ETA: This post relies on video embeds that didn’t carry over when LW imported it. For the full experience, see here.

Media Reviews

There is a popular genre of video that consist of shitting on other people’s work without any generative content. Let me provide some examples.

First, Cinema Sins. This is the first video I selected when looking for a movie I’d seen with a Cinema Sins I hadn’t (i.e. it’s not random, but it wasn’t selected for being particularly good or bad).

The first ten sins are:

  1. Use of a consistent brand for props in the movie they’d have to have anyway, unobtrusively enough that I never noticed until Cinema Sins pointed it out.

  2. A character being mildly unreasonable to provoke exposition.

  3. The logo

  4. Exposition that wasn’t perfectly justified in-story

  5. A convenience about what was shown on screen

  6. A font choice (from an entity that in-universe would plausibly make bad font choices)

  7. An omission that will nag at you if you think about it long enough or expect the MCU to be a completely different thing, with some information about why it happened.

  8. In-character choices that would be concerning in the real world and I would argue are treated appropriately by the movie, although reasonable people could disagree

  9. Error by character that was extremely obviously intentional on the part of the film makers. There is no reasonable disagreement on this point.

  10. An error perfectly in keeping with what we know about the character.

Of those, three to four could even plausibly be called sins of the movie- and if those bother you, maybe the MCU is not for you. The rest are deliberate choices by filmmakers to have characters do imperfect things. Everyone gets to draw their own line on characters being dumb- mine is after this movie but before 90s sitcoms running on miscommunication- but that’s irrelevant to this post because Cinema Sins is not helping you determine where a particular movie is relative to your line. Every video makes the movie sound exactly as bad as the last, regardless of the quality of the underlying movie. It’s like they analyze the dialogue sentence by sentence and look to see if there’s anything that could be criticized about it.

Pitch Meeting is roughly as useful, but instead of reacting to sentences, it’s reading the plot summary in a sarcastic tone of voice.

Pitch Meeting is at least bringing up actual problems with Game of Thrones season 8. But I dare you to tell if early Game of Thrones was better or worse than season 8, based on the Pitch Meeting.

I keep harping on “You can’t judge movie quality by the review”, but I don’t actually think that’s the biggest problem. Or rather, it’s a subset of the problem, which is you don’t learn anything from the review: not whether the reviewer considered the movie “good” or not, and not what could be changed to do make it better. Contrast with Zero Punctuation, a video game review series notorious for being criticism-as-entertainment, that nonetheless occasionally likes things, and at least once per episode displays a deep understanding of the problems of a game and what might be done to fix it.

Why Are You Talking About This?

It’s really, really easy to make something look bad, and the short-term rewards to doing so are high.

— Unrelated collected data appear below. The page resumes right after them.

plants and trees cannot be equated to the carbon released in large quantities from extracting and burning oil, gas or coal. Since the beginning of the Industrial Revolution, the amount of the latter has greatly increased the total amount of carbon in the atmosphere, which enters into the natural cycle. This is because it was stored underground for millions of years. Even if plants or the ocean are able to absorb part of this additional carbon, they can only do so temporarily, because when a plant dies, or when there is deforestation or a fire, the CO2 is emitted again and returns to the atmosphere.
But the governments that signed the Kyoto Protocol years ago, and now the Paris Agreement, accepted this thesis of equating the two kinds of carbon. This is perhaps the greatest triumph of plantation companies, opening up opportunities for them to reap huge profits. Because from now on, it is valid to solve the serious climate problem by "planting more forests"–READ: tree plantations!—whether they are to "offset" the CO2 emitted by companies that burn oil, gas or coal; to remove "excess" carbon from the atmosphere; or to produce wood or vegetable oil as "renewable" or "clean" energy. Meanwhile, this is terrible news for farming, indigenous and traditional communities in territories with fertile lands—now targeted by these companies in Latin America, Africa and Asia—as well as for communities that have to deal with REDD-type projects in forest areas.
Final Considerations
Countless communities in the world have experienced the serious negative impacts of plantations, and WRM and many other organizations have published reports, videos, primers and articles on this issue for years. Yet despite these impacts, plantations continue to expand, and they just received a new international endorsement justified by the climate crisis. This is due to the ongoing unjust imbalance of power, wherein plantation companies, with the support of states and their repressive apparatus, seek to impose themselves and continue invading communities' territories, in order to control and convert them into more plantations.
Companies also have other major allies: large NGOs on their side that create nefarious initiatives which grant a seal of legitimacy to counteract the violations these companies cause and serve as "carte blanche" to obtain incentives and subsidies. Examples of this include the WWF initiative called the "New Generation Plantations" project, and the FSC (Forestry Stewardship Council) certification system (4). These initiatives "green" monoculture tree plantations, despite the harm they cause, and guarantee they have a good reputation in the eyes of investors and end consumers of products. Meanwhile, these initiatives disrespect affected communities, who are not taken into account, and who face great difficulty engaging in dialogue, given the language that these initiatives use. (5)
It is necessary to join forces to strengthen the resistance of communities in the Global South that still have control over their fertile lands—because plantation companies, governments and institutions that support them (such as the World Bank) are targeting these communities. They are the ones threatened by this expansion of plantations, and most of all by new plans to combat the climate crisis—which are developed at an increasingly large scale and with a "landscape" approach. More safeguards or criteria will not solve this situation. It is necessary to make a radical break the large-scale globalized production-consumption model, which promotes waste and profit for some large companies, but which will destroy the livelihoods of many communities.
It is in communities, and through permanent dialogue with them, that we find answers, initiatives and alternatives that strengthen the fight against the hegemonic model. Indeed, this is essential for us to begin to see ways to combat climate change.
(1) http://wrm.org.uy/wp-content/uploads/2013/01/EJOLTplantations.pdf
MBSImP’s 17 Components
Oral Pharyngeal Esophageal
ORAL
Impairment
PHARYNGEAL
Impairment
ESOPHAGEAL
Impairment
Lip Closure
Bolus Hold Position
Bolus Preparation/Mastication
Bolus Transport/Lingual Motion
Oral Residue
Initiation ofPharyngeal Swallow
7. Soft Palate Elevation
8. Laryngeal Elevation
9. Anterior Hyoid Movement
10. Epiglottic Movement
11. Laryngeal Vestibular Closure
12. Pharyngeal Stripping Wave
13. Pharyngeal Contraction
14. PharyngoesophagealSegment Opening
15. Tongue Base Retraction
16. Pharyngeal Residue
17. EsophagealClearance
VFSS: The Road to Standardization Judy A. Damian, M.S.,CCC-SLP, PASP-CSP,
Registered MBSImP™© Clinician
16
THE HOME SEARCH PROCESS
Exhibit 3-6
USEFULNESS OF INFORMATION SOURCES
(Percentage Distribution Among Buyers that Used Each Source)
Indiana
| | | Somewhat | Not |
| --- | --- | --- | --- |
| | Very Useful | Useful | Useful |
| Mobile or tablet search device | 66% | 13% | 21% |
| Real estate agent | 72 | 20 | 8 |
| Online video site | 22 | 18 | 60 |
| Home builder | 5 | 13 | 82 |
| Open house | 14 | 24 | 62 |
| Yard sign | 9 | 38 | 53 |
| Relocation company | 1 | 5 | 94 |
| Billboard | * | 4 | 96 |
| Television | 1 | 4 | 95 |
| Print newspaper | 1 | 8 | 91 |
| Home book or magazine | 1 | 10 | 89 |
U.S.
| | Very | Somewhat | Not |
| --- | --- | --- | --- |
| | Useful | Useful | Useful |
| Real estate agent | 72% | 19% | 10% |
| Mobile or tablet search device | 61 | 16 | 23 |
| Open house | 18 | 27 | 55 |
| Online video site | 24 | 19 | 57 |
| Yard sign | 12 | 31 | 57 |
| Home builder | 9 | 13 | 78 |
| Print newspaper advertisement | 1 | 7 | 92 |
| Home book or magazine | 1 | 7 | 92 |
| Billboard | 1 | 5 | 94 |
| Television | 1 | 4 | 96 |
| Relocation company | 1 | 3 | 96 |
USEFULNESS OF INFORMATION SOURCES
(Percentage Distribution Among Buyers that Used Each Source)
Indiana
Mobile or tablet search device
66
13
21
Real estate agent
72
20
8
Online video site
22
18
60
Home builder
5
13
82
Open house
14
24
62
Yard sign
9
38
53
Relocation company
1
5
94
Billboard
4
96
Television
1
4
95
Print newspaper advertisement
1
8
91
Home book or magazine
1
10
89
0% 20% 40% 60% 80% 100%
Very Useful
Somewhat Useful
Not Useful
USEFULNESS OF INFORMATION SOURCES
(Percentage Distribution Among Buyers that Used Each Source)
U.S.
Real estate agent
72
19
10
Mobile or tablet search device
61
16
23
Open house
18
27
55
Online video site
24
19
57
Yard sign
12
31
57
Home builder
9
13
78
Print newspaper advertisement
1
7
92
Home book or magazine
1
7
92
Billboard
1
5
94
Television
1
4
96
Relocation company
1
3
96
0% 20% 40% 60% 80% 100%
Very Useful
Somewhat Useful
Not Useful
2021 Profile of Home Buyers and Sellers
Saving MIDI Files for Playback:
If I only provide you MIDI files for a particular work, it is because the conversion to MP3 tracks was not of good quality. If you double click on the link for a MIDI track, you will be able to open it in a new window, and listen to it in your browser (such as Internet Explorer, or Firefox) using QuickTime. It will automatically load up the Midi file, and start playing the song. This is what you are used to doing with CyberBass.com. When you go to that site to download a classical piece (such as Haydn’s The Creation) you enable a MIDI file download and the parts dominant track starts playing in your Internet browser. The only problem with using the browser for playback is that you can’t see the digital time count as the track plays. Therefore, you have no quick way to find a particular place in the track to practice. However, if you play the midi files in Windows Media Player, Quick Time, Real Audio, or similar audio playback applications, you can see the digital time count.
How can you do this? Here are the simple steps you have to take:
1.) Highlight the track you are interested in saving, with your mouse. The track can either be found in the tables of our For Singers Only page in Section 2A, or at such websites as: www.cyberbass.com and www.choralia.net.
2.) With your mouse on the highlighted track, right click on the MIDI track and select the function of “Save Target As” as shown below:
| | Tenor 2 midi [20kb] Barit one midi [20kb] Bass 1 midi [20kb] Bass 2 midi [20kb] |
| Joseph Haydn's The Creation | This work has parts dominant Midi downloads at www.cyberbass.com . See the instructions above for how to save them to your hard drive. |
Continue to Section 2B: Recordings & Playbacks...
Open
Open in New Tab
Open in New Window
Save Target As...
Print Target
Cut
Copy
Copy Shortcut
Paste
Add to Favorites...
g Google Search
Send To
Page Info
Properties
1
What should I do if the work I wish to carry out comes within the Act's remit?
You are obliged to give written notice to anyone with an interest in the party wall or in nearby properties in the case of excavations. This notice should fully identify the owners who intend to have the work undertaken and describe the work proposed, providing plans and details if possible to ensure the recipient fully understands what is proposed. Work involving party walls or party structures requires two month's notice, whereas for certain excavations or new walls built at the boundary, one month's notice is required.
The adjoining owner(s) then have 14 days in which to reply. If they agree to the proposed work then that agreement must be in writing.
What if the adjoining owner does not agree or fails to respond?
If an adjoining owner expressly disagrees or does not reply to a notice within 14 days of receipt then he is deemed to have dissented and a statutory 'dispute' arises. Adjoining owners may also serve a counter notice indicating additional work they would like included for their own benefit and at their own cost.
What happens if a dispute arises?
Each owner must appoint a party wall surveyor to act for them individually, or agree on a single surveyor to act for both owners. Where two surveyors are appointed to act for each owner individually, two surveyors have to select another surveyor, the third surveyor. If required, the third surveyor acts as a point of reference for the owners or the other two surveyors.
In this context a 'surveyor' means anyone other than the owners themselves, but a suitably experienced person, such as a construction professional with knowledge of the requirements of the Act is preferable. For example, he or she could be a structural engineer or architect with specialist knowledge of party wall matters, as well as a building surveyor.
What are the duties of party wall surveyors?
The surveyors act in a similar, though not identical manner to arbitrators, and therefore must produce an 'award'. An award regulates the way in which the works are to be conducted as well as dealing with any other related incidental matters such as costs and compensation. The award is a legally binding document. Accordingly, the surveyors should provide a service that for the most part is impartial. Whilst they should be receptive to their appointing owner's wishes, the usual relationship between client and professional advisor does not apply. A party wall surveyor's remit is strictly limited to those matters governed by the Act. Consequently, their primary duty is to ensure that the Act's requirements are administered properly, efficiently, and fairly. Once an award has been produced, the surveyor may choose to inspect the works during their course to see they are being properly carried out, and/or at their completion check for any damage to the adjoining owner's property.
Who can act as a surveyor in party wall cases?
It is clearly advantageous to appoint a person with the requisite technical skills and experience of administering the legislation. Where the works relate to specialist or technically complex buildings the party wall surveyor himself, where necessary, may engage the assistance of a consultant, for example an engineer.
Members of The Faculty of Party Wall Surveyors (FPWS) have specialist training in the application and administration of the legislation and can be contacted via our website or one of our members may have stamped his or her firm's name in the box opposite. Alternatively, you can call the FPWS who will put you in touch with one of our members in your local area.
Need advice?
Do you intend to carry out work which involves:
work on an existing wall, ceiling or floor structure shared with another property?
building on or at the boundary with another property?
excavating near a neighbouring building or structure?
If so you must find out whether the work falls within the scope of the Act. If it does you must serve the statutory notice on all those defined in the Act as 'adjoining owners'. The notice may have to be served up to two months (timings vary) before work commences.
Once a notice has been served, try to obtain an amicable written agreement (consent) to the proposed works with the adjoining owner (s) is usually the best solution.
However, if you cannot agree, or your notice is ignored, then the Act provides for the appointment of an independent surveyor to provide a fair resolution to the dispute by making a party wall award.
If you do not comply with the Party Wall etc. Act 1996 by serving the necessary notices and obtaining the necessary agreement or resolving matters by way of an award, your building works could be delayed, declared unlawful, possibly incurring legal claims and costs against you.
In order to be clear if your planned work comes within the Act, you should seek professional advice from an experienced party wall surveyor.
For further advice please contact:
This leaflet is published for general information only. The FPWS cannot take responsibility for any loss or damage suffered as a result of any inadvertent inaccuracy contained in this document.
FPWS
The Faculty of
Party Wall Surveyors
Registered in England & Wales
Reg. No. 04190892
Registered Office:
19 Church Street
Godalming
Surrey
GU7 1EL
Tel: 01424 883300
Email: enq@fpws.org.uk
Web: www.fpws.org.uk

You never risk looking stupid or having to issue a correction. It’s easier to make criticism funny. You get to feel superior. Not to mention the sheer joy in punishing bad things. But it’s corrosive. I’ve already covered (harped on) how useless shitting-on videos are for learning or improvement, but it goes deeper than that. Going in with those intentions changes how you watch the movie. It makes flaws more salient and good parts less so. You become literally less able to enjoy or learn from the original work.

Maybe this isn’t universal, but for me there is definitely a trade off between “groking the author’s concepts” and “interrogating the author’s concepts and evidence”. Groking is a good word here: it mostly means understand, but includes playing with the idea and applying it what I know. That’s very difficult to do while simultaneously looking for flaws.

Should it be, though? Generating testable hypotheses should lead to greater understanding and trust or less trust, depending on the correctness of the book. So at least one of my investigation or groking procedures are wrong.